=== SOURCE ===
Re: [DISCUSS] KIP-304: Connect runtime mode improvements for container platforms

Saulius Valatka Sat, 26 May 2018 14:40:46 -0700

Hi Ewen

thanks for the response, I totally agree that this KIP touches upon
multiple rather orthogonal issues, I had a hard time deciding on the name
and scope for it :)
Let me sum up the biggest pain points that we're facing with distributed
mode:


* By far the biggest issue we have is the lack of physical connector
isolation. Since all of them live in the same JVM process we've run into
issues multiple times where misbehaving connectors can either crash the
whole process or simply over-utilize cpu/memory and effectively deprive
others of resources. This is the main reason why we stopped using
distributed mode in production and switched to running each connector in
standalone mode per container. Currently we're running a patched version
Connect where standalone mode can store offsets in a Kafka topic (as
currently proposed in the KIP). I don't really see how this could be
easily addressed within the existing framework and given that increasingly
more users have access to mesos/k8s it would seem natural to isolate at
this level rather than solve this within Connect.

* Stop-the-world rebalancing when deploying connectors is
a-very-close-second-biggest issue we had with distributed mode. True, you
could solve this by improving the rebalancing algorithm, but just having
isolated Connect frameworks with single connectors inside sounds much safer
(bugs do happen) and easier to implement.

* The next biggest problem is the deployment workflow, which can be split
into two major issues: deploying via REST and various JAR upgrades
(connectors/converters/transforms). Again, true, you can introduce some
kind of JAR dynamic-reloading mechanism which no longer requires a global
cluster restart, but still requires some ad-hoc deployment procedure (e.g.
how would I coordinate JAR updates with configuration updates?). Once
again, all of this is trivially solved just by running statically
configured connectors-per-container: just rebuild the image with updated
jars and redeploy it to mesos/k8s.

* The separate configuration per connector issues were not that painful,
but nice to get rid of: mainly the lack of ability to use different
credentials per connector. Sure, these are being gradually addressed by
various KIPs, but by running separate Connect instances per connector we
get full control out of the box.
=== INFORMATION SHOWN ===
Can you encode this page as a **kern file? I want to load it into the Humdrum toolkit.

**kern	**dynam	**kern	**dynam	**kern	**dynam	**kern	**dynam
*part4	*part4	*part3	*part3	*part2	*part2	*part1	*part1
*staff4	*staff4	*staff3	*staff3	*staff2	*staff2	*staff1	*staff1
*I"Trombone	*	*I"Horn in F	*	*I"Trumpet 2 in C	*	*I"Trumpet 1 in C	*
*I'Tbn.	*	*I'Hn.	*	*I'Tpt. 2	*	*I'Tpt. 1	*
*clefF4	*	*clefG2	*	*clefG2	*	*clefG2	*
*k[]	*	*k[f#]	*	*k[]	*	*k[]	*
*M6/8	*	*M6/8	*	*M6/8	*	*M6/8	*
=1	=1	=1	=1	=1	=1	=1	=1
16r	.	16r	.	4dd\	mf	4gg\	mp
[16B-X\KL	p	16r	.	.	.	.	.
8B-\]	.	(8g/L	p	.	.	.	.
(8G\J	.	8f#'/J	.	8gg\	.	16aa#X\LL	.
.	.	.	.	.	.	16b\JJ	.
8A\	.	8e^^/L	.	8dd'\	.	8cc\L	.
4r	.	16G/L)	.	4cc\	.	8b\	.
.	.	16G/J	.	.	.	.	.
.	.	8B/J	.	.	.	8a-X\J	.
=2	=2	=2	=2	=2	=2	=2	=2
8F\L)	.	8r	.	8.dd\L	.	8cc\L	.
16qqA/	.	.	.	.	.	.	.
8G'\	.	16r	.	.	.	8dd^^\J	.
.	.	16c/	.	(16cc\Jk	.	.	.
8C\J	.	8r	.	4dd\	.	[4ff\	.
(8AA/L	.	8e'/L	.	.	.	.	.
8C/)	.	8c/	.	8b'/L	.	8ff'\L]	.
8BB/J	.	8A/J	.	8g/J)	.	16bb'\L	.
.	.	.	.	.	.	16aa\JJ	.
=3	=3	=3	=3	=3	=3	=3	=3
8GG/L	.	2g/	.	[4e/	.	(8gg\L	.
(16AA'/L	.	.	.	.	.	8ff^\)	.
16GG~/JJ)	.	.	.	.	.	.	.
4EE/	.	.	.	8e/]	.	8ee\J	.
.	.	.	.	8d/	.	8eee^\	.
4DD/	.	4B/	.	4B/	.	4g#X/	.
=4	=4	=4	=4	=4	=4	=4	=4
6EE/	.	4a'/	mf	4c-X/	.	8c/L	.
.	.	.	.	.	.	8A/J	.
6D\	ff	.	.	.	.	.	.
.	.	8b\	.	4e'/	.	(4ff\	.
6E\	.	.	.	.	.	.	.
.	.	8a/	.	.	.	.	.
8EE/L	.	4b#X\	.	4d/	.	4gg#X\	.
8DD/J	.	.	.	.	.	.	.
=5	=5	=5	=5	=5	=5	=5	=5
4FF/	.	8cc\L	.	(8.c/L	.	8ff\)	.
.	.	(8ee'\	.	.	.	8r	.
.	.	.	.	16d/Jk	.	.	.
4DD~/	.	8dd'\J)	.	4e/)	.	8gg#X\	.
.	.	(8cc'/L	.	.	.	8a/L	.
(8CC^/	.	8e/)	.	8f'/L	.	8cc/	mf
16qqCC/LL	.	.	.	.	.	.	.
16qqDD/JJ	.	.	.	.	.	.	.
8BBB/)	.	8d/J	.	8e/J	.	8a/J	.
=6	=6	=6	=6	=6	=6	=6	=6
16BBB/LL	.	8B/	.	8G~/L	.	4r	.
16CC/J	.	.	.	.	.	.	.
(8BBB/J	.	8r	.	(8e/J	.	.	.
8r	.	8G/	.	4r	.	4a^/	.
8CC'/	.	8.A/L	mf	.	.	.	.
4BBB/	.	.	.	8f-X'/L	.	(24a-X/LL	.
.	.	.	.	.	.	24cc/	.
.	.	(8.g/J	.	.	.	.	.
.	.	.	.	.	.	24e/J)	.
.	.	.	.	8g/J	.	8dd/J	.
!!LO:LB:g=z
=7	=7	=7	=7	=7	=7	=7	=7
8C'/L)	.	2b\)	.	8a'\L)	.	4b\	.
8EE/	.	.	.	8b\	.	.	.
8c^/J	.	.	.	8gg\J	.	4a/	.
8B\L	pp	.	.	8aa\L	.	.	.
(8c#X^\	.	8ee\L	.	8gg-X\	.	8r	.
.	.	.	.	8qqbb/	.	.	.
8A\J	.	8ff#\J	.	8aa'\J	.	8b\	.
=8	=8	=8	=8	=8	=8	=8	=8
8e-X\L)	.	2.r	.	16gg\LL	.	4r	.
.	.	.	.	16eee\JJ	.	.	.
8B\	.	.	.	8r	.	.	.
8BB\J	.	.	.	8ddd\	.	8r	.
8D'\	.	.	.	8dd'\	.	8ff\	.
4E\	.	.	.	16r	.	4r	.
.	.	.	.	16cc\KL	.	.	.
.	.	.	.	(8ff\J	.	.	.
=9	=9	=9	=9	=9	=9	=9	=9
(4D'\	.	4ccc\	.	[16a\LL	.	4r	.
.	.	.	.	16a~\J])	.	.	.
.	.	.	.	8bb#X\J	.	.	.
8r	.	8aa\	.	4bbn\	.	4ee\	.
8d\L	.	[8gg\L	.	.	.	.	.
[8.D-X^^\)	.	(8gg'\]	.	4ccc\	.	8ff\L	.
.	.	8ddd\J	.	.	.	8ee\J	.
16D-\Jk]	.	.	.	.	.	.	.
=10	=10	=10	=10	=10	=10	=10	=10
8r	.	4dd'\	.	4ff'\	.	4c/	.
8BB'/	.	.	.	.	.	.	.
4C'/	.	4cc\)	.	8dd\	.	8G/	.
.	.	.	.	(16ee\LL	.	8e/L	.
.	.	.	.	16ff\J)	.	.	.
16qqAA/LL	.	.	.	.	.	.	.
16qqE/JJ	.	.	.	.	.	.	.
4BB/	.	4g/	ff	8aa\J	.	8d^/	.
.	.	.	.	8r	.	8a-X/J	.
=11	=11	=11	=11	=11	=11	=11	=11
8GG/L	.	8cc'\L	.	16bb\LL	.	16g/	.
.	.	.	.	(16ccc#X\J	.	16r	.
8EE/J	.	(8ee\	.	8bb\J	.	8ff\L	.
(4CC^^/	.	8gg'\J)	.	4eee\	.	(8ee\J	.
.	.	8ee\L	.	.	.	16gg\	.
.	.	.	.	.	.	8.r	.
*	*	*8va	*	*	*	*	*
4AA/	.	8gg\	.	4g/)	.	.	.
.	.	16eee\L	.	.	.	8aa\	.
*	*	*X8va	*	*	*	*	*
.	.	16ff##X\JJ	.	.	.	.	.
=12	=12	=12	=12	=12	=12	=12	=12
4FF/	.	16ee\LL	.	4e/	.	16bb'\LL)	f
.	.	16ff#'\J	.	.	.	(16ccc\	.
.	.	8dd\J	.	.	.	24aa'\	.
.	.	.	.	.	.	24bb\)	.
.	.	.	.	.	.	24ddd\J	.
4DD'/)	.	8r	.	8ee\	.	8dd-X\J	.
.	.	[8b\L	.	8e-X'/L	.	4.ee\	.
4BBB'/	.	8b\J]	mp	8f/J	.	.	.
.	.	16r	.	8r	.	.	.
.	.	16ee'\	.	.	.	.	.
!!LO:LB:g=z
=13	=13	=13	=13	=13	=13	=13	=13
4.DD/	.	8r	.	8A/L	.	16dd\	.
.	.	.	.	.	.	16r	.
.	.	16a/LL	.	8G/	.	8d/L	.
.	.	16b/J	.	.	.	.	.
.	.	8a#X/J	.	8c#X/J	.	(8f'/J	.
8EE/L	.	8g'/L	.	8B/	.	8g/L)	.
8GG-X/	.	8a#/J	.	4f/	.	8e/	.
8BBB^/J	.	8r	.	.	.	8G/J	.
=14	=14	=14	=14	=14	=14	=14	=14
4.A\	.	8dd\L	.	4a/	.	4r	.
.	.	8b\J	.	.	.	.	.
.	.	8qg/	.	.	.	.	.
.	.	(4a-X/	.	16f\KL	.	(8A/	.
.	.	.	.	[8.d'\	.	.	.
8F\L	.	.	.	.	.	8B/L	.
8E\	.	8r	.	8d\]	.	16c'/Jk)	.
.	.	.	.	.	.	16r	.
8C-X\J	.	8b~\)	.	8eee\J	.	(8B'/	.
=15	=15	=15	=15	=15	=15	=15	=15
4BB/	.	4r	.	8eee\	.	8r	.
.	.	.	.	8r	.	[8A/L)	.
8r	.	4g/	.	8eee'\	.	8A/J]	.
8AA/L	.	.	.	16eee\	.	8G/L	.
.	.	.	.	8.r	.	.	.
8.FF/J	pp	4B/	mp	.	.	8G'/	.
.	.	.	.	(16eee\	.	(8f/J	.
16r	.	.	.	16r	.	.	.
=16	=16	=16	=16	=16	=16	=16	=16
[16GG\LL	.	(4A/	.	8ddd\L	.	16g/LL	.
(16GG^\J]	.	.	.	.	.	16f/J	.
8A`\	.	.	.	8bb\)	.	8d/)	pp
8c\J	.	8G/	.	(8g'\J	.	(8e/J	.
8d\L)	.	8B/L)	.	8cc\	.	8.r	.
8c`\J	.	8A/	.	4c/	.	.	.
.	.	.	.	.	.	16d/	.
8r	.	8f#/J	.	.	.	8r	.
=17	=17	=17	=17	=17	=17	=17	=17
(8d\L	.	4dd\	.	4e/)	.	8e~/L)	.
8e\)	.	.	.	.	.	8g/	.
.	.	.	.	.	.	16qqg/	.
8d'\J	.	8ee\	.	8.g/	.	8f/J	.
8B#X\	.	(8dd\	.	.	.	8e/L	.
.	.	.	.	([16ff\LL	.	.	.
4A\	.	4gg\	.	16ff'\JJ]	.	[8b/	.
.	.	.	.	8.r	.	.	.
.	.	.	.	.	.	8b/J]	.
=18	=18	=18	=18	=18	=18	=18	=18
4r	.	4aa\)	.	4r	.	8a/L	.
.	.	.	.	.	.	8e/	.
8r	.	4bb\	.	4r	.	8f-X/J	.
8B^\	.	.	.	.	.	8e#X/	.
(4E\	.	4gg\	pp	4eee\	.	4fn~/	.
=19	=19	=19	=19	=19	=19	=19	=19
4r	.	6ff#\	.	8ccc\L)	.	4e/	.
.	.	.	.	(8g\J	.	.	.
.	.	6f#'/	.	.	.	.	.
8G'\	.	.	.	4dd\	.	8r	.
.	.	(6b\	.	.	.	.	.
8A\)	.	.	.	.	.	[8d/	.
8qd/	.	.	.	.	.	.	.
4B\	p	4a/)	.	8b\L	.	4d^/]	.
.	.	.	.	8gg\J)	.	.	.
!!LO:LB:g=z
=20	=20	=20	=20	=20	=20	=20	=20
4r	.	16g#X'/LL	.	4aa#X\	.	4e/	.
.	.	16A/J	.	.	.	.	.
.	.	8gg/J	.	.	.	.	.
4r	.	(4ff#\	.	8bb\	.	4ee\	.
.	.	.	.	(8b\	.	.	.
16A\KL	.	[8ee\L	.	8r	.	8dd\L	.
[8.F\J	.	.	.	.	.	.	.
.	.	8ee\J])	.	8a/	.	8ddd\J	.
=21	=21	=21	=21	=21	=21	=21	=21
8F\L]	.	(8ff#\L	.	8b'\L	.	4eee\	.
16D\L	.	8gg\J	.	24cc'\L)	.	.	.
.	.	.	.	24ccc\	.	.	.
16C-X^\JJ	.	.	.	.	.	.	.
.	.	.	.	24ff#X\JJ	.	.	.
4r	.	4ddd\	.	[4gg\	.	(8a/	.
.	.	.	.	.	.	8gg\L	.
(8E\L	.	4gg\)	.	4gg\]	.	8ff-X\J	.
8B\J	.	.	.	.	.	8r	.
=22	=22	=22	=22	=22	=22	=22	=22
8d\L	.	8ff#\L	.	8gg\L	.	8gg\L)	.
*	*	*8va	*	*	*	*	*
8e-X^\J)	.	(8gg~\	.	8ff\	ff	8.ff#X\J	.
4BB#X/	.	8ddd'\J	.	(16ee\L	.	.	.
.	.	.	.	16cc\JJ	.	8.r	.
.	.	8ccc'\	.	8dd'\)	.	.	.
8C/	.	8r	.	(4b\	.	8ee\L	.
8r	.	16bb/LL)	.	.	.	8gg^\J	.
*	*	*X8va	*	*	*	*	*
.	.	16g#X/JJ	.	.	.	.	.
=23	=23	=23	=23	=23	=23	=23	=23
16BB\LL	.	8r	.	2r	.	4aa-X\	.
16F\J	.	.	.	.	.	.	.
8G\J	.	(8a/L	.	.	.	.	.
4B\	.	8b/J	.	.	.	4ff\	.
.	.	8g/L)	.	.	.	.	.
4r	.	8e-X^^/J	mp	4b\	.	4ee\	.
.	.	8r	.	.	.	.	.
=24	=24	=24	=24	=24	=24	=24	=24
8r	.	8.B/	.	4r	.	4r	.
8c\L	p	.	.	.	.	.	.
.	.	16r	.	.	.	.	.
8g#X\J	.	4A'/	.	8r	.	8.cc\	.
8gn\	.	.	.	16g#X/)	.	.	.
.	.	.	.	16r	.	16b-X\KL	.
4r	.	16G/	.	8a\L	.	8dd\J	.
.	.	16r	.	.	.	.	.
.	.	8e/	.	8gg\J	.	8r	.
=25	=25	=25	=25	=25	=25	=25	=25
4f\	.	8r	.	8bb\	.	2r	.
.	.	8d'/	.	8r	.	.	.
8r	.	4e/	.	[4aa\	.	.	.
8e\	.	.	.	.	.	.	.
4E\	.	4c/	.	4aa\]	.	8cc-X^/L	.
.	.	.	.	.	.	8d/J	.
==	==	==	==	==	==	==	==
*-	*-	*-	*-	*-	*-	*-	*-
===
◆ **REQUIRED TASK A**: Do these statements agree with the KIP-304 discussion post? For each one, answer yes or no and quote the deciding words from the post. (i) The writer's team stopped using distributed mode in production. (ii) Separate configuration per connector was the most painful issue for the writer's team. (iii) The writer's team currently runs an unmodified version of Connect.
◆ **REQUIRED TASK B**: Continue the KIP-304 discussion post after its final sentence.

◆ **TASK ANSWER A**:
(i) Yes: "we stopped using distributed mode in production"
(ii) No: "The separate configuration per connector issues were not that painful"
(iii) No: "Currently we're running a patched version"

◆ **TASK ANSWER B**:
As for now, we are perfectly happy with running each connector in a
separate container in standalone mode, the only required modification to
Connect is the ability to store offsets in a Kafka topic. The REST API
becomes useless in this scenario, it can of course be disabled at the
container/k8s level or ignored, but nevertheless I've included a proposal
to make it read-only (or disable it) in the KIP for completeness.

I believe what Stephane calls Kafka Connect v2 is not that much of a "grand
redesign", but rather a logical conclusion to this KIP: I wouldn't go as
far as calling it v2, but maybe a new "distributed-isolated" runtime mode.
If connectors are isolated and statically pre-configured, the distributed
mode could in principle do away with the config/status topics and act more
like an ordinary kafka consumer. The fact that these topics would no longer
be needed would be a nice side-effect, I don't really think they are a
major problem, rather an annoyance.

To summarize, the core issue the KIP is addressing is physical/logical
connector isolation, which can be solved by running isolated Connect
frameworks, rather than a Connect cluster. The most reasonable method for
doing this is running connectors on a platform like mesos/k8s, hence the
configuration/deployment problems. In other words, it would be nice to run
Connect more like an application and not like a cluster. In terms of
approaching this incrementally, I believe the first step could be improving
the standalone mode as described in the KIP currently. Improving the
distributed mode is a separate story.

Hope this makes sense


2018-05-22 3:00 GMT+03:00 Ewen Cheslack-Postava <e...@confluent.io>:

> Hey all,
>
> I think think this is a great discussion, and is helping to clarify the
> real pain points as well as explore a few more options than just what was
> initially proposed.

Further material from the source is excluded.